I broke the bad news to my brothers and we headed out with our shovels to find more worms, knowing full well that there were no worms where we had collected the first five thousand worms. The next two days of looking for worms were dreadful. While it had taken only hours to get the first batch, the second five thousand worms was slim picking and took days, which in turn seemed like years. Even now, decades later, as I remember back, the task was painful.
It would have been so much easier for us as kids, if Mike had told us to give the money back instead of the worms. Yes, we would have learned that you don’t put water in a bucket of worms and then leave the bucket in the sun! However, we might not have learned the value of doing things right or making up for our mistakes or that we didn’t want to be in the worm business after all. Who knows? If it wasn’t for Mike, we might be known as the Worm Kings!

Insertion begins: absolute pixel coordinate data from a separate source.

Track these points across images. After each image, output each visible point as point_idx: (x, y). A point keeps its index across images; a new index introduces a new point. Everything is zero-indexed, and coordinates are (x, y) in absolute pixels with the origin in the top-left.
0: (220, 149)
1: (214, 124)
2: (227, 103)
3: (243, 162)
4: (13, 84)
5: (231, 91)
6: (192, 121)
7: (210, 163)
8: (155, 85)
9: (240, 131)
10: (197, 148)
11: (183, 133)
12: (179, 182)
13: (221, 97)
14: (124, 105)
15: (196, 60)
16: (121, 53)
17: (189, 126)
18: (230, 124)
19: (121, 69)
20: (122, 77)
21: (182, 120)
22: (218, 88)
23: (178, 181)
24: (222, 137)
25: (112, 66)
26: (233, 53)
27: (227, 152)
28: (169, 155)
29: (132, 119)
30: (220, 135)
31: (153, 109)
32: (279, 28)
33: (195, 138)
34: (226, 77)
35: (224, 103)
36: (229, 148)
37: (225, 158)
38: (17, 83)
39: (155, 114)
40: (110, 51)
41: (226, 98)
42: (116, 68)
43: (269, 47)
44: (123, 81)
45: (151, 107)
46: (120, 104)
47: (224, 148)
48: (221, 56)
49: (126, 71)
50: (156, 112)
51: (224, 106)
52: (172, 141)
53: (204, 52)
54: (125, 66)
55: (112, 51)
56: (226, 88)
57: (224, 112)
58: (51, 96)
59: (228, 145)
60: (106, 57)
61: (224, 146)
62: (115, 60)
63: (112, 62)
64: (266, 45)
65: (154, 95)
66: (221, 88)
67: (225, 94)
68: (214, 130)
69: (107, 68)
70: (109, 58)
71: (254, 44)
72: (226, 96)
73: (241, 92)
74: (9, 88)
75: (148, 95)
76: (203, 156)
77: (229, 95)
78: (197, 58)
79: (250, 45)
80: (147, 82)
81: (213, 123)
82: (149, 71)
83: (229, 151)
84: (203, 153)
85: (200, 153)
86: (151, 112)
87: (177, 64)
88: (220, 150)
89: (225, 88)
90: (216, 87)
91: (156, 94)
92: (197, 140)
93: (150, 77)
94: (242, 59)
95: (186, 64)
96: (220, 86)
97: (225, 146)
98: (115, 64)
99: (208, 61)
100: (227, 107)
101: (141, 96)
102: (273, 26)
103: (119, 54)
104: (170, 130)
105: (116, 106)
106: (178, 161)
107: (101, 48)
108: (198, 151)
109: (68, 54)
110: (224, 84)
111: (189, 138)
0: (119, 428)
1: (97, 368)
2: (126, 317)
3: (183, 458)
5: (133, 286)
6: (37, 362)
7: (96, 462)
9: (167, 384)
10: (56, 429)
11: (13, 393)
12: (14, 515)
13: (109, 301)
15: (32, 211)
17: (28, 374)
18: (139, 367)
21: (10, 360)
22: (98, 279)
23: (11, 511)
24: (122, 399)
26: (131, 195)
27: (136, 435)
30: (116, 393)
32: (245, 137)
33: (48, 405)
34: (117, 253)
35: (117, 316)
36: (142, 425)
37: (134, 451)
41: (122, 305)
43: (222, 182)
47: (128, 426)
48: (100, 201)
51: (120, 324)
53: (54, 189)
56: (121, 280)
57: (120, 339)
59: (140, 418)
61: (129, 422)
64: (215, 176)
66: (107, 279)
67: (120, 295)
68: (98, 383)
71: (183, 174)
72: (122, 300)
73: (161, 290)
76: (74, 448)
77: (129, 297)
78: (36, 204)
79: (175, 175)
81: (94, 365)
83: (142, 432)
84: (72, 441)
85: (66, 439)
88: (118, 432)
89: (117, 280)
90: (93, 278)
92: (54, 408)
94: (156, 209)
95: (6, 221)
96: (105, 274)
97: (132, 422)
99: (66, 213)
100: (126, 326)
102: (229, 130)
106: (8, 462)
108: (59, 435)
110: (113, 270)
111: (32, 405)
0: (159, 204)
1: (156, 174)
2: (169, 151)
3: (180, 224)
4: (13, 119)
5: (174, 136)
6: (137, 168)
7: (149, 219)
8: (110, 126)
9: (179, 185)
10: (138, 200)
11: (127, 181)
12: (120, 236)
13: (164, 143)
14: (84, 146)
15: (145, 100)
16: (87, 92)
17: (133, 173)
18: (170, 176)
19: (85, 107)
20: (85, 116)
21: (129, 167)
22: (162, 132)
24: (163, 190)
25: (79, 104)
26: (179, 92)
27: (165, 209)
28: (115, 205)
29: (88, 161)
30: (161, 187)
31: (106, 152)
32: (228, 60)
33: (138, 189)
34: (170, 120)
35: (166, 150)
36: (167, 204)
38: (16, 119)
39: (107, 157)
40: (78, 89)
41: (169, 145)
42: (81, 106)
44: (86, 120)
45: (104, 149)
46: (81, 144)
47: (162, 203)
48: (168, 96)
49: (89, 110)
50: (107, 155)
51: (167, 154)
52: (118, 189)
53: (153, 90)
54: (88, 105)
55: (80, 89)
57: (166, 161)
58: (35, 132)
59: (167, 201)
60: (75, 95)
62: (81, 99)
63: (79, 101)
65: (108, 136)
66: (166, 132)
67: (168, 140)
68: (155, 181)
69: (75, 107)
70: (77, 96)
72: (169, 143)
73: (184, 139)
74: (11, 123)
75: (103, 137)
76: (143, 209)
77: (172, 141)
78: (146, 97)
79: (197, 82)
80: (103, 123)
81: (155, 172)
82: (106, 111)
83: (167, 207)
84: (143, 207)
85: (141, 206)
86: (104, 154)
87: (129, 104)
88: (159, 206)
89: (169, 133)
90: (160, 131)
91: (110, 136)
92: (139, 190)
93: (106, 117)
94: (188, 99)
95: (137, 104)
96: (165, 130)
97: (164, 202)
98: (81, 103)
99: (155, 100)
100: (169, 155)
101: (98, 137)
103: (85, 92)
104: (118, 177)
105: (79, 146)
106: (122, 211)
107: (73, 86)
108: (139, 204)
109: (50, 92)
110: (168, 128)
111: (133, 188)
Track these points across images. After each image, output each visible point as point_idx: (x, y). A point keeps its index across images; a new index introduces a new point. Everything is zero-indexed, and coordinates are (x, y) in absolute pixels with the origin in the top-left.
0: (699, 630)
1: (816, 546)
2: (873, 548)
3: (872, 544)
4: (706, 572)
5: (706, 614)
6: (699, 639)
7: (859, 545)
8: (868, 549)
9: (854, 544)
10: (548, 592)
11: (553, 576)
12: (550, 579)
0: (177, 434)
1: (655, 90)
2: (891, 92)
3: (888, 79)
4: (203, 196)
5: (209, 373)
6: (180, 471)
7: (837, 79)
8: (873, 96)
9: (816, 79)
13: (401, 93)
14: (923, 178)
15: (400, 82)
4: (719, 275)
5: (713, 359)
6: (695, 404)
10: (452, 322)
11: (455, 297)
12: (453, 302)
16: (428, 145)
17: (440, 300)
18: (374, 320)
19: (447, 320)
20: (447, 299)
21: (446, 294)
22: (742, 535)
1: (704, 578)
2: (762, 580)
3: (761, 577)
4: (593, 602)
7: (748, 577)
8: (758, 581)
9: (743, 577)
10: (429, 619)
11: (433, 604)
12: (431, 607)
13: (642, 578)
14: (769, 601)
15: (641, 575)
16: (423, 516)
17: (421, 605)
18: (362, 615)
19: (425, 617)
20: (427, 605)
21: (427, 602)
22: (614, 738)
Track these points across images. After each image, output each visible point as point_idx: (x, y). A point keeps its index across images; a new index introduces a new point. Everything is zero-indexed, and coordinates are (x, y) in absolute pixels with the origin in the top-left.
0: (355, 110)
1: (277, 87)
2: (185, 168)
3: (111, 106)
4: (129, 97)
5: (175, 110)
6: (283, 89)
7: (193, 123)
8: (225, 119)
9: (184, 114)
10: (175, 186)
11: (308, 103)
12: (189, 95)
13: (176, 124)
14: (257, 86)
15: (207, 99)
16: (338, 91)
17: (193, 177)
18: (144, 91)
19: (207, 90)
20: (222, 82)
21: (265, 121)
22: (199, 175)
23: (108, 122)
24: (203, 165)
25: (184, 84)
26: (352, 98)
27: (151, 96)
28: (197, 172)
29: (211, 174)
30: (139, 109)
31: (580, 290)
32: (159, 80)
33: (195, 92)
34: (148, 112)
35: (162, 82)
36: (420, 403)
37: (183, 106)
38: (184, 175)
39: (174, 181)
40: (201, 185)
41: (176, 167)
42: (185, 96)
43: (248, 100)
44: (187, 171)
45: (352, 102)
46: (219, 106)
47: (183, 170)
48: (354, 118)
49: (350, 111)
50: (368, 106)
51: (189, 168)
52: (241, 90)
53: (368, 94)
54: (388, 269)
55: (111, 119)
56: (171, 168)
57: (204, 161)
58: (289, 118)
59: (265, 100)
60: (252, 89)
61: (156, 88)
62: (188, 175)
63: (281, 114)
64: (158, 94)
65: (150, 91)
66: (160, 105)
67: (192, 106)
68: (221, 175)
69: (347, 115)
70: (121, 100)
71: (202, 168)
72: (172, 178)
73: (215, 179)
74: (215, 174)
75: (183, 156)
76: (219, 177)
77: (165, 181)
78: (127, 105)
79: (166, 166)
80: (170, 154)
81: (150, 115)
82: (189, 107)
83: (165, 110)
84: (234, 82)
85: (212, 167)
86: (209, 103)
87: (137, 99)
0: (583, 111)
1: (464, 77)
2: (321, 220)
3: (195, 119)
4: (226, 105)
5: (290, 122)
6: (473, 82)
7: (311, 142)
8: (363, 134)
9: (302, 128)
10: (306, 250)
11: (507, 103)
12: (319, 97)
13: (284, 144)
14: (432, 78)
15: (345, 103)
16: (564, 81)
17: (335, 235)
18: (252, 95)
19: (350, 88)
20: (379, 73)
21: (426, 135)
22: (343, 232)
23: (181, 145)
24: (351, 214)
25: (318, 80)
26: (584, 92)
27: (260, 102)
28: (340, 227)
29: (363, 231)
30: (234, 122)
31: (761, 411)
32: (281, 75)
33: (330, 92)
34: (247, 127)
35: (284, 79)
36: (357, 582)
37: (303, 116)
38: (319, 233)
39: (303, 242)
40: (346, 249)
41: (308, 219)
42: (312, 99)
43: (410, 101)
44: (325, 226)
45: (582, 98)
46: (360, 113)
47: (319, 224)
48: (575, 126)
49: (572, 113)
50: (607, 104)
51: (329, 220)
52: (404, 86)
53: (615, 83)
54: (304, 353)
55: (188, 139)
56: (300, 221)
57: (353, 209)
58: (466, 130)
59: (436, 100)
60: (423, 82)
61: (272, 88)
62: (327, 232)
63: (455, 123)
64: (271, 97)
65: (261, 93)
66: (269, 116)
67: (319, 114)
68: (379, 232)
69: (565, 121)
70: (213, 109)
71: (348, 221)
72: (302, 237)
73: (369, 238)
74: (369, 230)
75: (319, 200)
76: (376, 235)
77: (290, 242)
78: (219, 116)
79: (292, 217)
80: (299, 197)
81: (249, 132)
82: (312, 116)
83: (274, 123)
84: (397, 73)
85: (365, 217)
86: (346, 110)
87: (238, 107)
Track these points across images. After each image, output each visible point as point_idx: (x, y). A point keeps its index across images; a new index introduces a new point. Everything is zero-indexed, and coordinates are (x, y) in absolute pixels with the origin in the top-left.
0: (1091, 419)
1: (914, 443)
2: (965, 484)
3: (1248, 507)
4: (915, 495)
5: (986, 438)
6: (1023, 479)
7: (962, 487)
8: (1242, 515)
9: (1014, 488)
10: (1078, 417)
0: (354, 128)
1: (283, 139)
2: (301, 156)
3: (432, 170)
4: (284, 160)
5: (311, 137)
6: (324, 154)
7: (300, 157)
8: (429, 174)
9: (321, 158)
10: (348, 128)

There are times in life when we have to do jobs that are painful, monotonous, difficult, strenuous, taxing, and mentally demanding. Times when we know we are not going to get paid for making things right. These times can be challenging, emotionally, physically, spiritually, and mentally and we have all experienced such times in our personal and professional lives.
For many people, the current economic climate is very difficult. There are serious challenges ahead in digging ourselves out of the current barnyard. For some people, it will be easier and make more sense to pay the money back and walk away. Others will stay the course because they want or need the money for the future or because people like Mike are demanding results. There are some difficult decisions to be made and we need to recognize that leaders are going to need support to make these decisions in the days, weeks and months ahead.
Please offer encouragement to those people who are discerning their future and working to rebuild organizations that have been seriously curtailed or even devastated by an economic lockdown out of their control.